SUPPLIED ENTRIES:
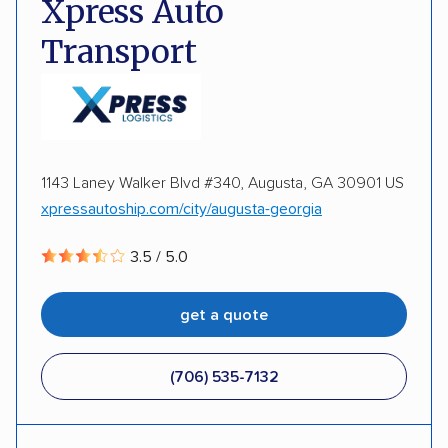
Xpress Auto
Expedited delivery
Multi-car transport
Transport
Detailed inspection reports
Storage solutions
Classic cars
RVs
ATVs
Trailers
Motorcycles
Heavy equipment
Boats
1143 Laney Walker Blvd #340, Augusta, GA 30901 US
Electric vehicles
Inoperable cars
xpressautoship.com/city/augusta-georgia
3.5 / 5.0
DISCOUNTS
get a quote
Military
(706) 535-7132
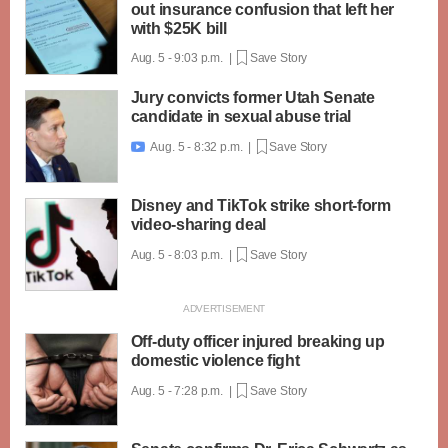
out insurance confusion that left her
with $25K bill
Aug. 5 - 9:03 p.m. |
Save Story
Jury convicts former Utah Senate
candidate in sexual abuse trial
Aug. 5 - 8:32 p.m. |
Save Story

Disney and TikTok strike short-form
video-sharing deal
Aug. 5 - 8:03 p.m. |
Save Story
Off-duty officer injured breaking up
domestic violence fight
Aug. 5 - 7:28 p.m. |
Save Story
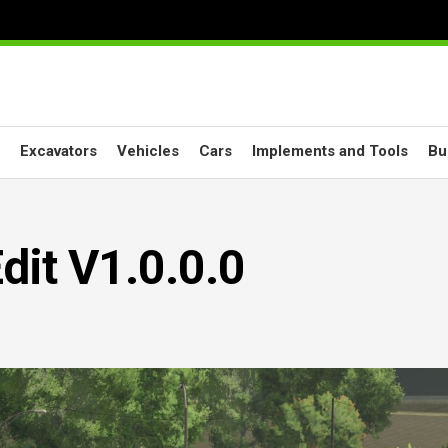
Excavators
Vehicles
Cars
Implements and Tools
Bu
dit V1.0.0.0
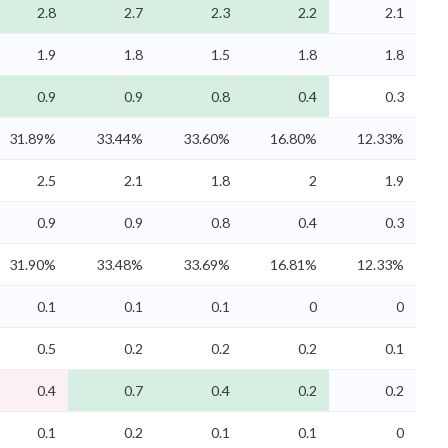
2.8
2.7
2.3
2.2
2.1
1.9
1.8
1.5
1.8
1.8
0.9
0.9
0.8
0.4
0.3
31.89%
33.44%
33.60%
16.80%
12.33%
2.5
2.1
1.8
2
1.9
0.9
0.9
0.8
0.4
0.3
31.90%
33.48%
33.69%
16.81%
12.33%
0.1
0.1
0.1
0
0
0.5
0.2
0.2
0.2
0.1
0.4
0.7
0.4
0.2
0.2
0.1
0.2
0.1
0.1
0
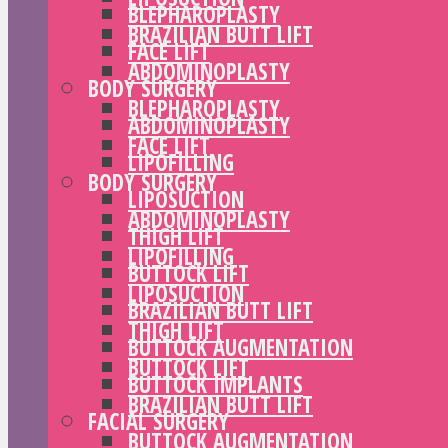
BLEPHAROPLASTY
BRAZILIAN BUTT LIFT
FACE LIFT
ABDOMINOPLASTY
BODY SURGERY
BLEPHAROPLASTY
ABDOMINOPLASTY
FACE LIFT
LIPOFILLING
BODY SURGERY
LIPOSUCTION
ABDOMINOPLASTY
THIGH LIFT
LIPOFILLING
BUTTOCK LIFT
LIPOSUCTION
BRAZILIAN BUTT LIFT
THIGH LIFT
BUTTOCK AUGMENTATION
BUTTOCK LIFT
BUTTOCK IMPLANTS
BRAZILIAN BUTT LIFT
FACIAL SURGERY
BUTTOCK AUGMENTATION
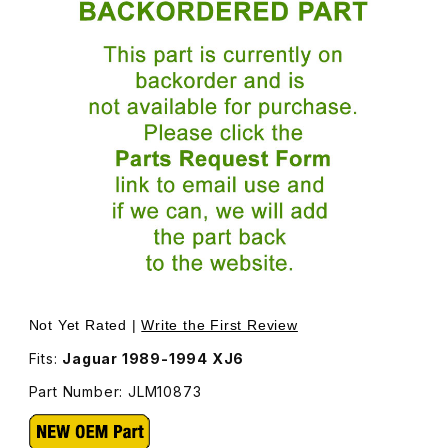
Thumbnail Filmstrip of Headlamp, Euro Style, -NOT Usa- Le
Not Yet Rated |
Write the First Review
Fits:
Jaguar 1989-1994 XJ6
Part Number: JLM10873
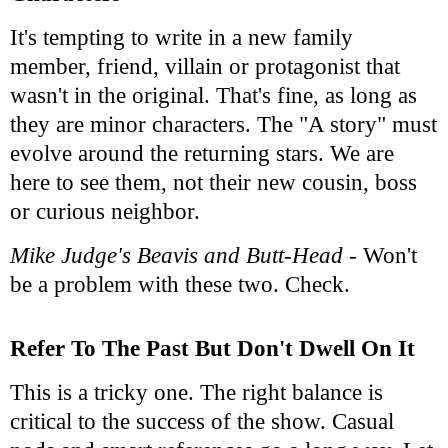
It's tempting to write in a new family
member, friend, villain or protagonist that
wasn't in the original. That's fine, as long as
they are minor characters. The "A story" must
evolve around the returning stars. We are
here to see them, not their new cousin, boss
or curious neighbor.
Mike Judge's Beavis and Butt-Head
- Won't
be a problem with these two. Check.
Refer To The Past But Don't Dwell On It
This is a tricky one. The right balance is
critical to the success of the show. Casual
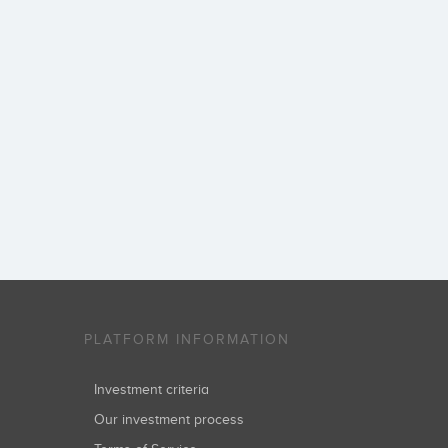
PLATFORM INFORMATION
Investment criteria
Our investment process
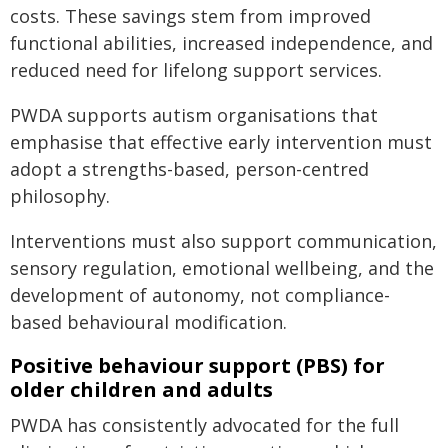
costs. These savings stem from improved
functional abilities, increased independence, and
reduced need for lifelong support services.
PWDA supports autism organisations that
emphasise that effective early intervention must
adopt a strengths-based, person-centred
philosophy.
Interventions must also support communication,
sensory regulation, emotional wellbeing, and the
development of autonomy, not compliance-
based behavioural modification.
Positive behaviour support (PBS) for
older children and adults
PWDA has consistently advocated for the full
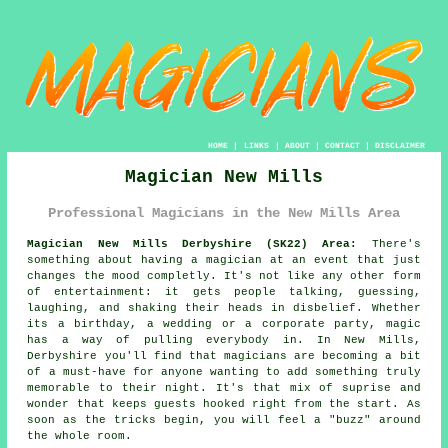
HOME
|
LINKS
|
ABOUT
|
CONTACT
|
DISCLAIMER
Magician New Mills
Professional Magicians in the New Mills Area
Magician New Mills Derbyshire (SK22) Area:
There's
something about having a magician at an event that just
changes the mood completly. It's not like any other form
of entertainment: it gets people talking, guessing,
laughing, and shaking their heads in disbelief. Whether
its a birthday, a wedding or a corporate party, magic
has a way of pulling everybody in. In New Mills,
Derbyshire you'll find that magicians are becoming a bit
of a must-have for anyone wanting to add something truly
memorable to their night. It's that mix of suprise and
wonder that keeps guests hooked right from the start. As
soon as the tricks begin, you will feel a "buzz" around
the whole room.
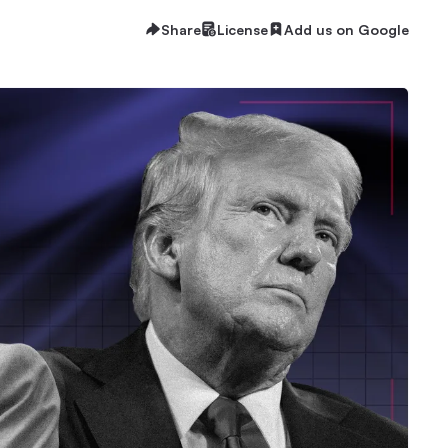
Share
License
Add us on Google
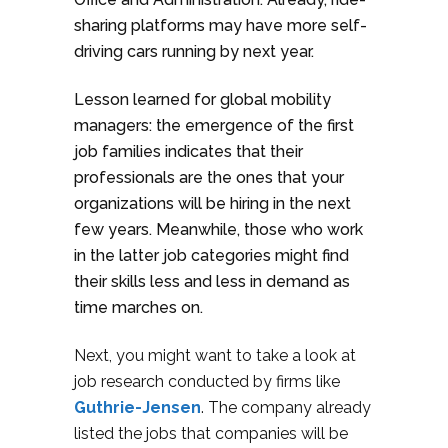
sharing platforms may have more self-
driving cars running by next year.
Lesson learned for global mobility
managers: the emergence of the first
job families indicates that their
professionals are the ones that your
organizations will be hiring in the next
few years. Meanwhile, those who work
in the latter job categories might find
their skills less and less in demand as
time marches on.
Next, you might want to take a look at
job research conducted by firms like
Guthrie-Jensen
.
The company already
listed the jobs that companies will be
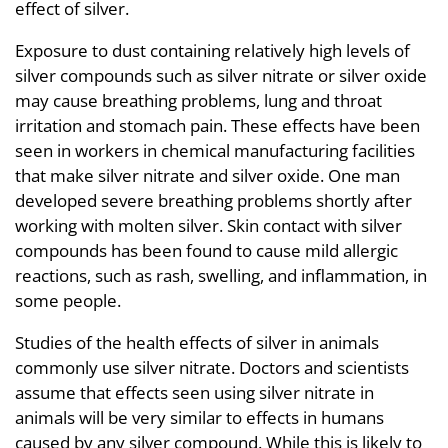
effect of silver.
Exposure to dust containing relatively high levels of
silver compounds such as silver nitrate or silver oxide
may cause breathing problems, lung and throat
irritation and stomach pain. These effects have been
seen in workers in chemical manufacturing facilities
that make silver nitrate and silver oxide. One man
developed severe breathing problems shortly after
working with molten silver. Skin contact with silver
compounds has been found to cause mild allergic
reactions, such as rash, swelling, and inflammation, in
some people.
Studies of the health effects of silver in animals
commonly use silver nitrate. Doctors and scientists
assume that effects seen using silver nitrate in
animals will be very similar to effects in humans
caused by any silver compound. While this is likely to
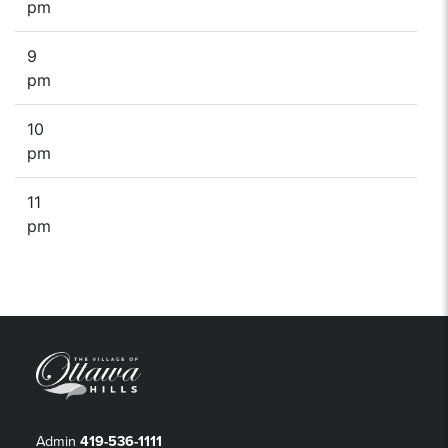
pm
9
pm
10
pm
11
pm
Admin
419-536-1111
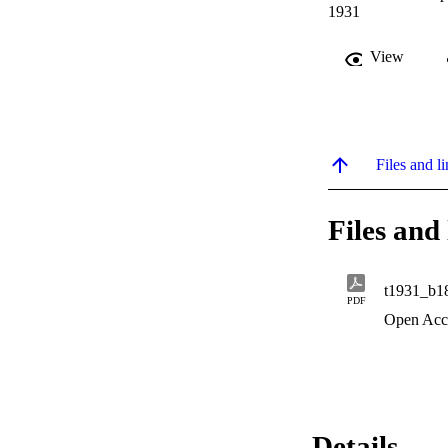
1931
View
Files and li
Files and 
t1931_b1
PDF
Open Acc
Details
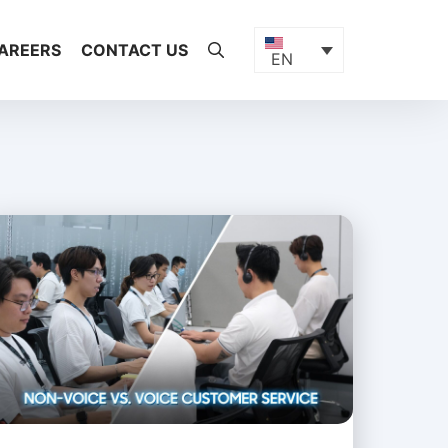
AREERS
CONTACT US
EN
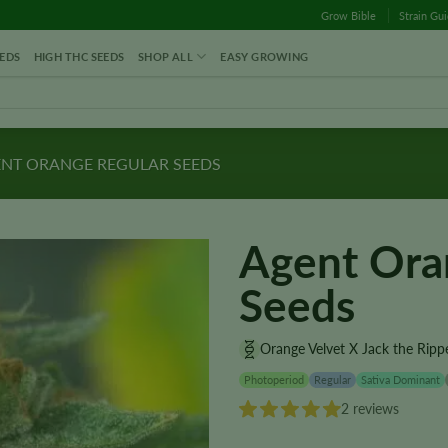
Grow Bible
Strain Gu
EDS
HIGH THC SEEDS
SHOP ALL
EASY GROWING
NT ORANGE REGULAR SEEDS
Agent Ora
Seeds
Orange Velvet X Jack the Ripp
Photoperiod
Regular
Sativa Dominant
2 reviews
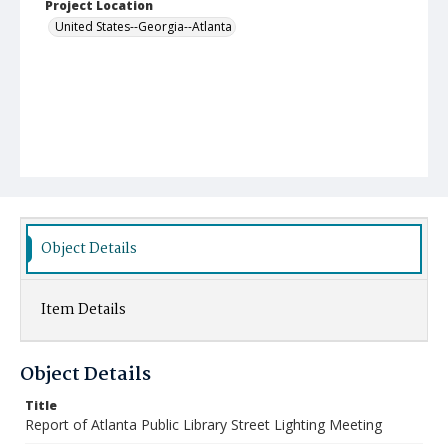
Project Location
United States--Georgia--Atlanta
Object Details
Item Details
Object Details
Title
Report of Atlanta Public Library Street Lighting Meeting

WHAT THE TASK ASKS: Write out every line of text read from the records above, in order and without any change. Leave the pictures out of the answer.

OUTPUT FOR THIS EXERCISE:
Xpress Auto
Expedited delivery
Multi-car transport
Transport
Detailed inspection reports
Storage solutions
Classic cars
RVs
ATVs
Trailers
Motorcycles
Heavy equipment
Boats
1143 Laney Walker Blvd #340, Augusta, GA 30901 US
Electric vehicles
Inoperable cars
xpressautoship.com/city/augusta-georgia
3.5 / 5.0
DISCOUNTS
get a quote
Military
(706) 535-7132
out insurance confusion that left her
with $25K bill
Aug. 5 - 9:03 p.m. |
Save Story
Jury convicts former Utah Senate
candidate in sexual abuse trial
Aug. 5 - 8:32 p.m. |
Save Story

Disney and TikTok strike short-form
video-sharing deal
Aug. 5 - 8:03 p.m. |
Save Story
Off-duty officer injured breaking up
domestic violence fight
Aug. 5 - 7:28 p.m. |
Save Story
Excavators
Vehicles
Cars
Implements and Tools
Bu
dit V1.0.0.0
2.8
2.7
2.3
2.2
2.1
1.9
1.8
1.5
1.8
1.8
0.9
0.9
0.8
0.4
0.3
31.89%
33.44%
33.60%
16.80%
12.33%
2.5
2.1
1.8
2
1.9
0.9
0.9
0.8
0.4
0.3
31.90%
33.48%
33.69%
16.81%
12.33%
0.1
0.1
0.1
0
0
0.5
0.2
0.2
0.2
0.1
0.4
0.7
0.4
0.2
0.2
0.1
0.2
0.1
0.1
0
BLEPHAROPLASTY
BRAZILIAN BUTT LIFT
FACE LIFT
ABDOMINOPLASTY
BODY SURGERY
BLEPHAROPLASTY
ABDOMINOPLASTY
FACE LIFT
LIPOFILLING
BODY SURGERY
LIPOSUCTION
ABDOMINOPLASTY
THIGH LIFT
LIPOFILLING
BUTTOCK LIFT
LIPOSUCTION
BRAZILIAN BUTT LIFT
THIGH LIFT
BUTTOCK AUGMENTATION
BUTTOCK LIFT
BUTTOCK IMPLANTS
BRAZILIAN BUTT LIFT
FACIAL SURGERY
BUTTOCK AUGMENTATION
Thumbnail Filmstrip of Headlamp, Euro Style, -NOT Usa- Le
Not Yet Rated |
Write the First Review
Fits:
Jaguar 1989-1994 XJ6
Part Number: JLM10873
It's tempting to write in a new family
member, friend, villain or protagonist that
wasn't in the original. That's fine, as long as
they are minor characters. The "A story" must
evolve around the returning stars. We are
here to see them, not their new cousin, boss
or curious neighbor.
Mike Judge's Beavis and Butt-Head
- Won't
be a problem with these two. Check.
Refer To The Past But Don't Dwell On It
This is a tricky one. The right balance is
critical to the success of the show. Casual
PLATFORM INFORMATION
Investment criteria
Our investment process
costs. These savings stem from improved
functional abilities, increased independence, and
reduced need for lifelong support services.
PWDA supports autism organisations that
emphasise that effective early intervention must
adopt a strengths-based, person-centred
philosophy.
Interventions must also support communication,
sensory regulation, emotional wellbeing, and the
development of autonomy, not compliance-
based behavioural modification.
Positive behaviour support (PBS) for
older children and adults
PWDA has consistently advocated for the full
HOME
|
LINKS
|
ABOUT
|
CONTACT
|
DISCLAIMER
Magician New Mills
Professional Magicians in the New Mills Area
Magician New Mills Derbyshire (SK22) Area:
There's
something about having a magician at an event that just
changes the mood completly. It's not like any other form
of entertainment: it gets people talking, guessing,
laughing, and shaking their heads in disbelief. Whether
its a birthday, a wedding or a corporate party, magic
has a way of pulling everybody in. In New Mills,
Derbyshire you'll find that magicians are becoming a bit
of a must-have for anyone wanting to add something truly
memorable to their night. It's that mix of suprise and
wonder that keeps guests hooked right from the start. As
soon as the tricks begin, you will feel a "buzz" around
the whole room.
Share
License
Add us on Google
sharing platforms may have more self-
driving cars running by next year.
Lesson learned for global mobility
managers: the emergence of the first
job families indicates that their
professionals are the ones that your
organizations will be hiring in the next
few years. Meanwhile, those who work
in the latter job categories might find
their skills less and less in demand as
time marches on.
Next, you might want to take a look at
job research conducted by firms like
Guthrie-Jensen
.
The company already
listed the jobs that companies will be
effect of silver.
Exposure to dust containing relatively high levels of
silver compounds such as silver nitrate or silver oxide
may cause breathing problems, lung and throat
irritation and stomach pain. These effects have been
seen in workers in chemical manufacturing facilities
that make silver nitrate and silver oxide. One man
developed severe breathing problems shortly after
working with molten silver. Skin contact with silver
compounds has been found to cause mild allergic
reactions, such as rash, swelling, and inflammation, in
some people.
Studies of the health effects of silver in animals
commonly use silver nitrate. Doctors and scientists
assume that effects seen using silver nitrate in
animals will be very similar to effects in humans
caused by any silver compound. While this is likely to
pm
9
pm
10
pm
11
pm
Admin
419-536-1111
1931
View
Files and li
Files and 
t1931_b1
PDF
Open Acc
Details
AREERS
CONTACT US
EN
Grow Bible
Strain Gu
EDS
HIGH THC SEEDS
SHOP ALL
EASY GROWING
NT ORANGE REGULAR SEEDS
Agent Ora
Seeds
Orange Velvet X Jack the Ripp
Photoperiod
Regular
Sativa Dominant
2 reviews
Project Location
United States--Georgia--Atlanta
Object Details
Item Details
Object Details
Title
Report of Atlanta Public Library Street Lighting Meeting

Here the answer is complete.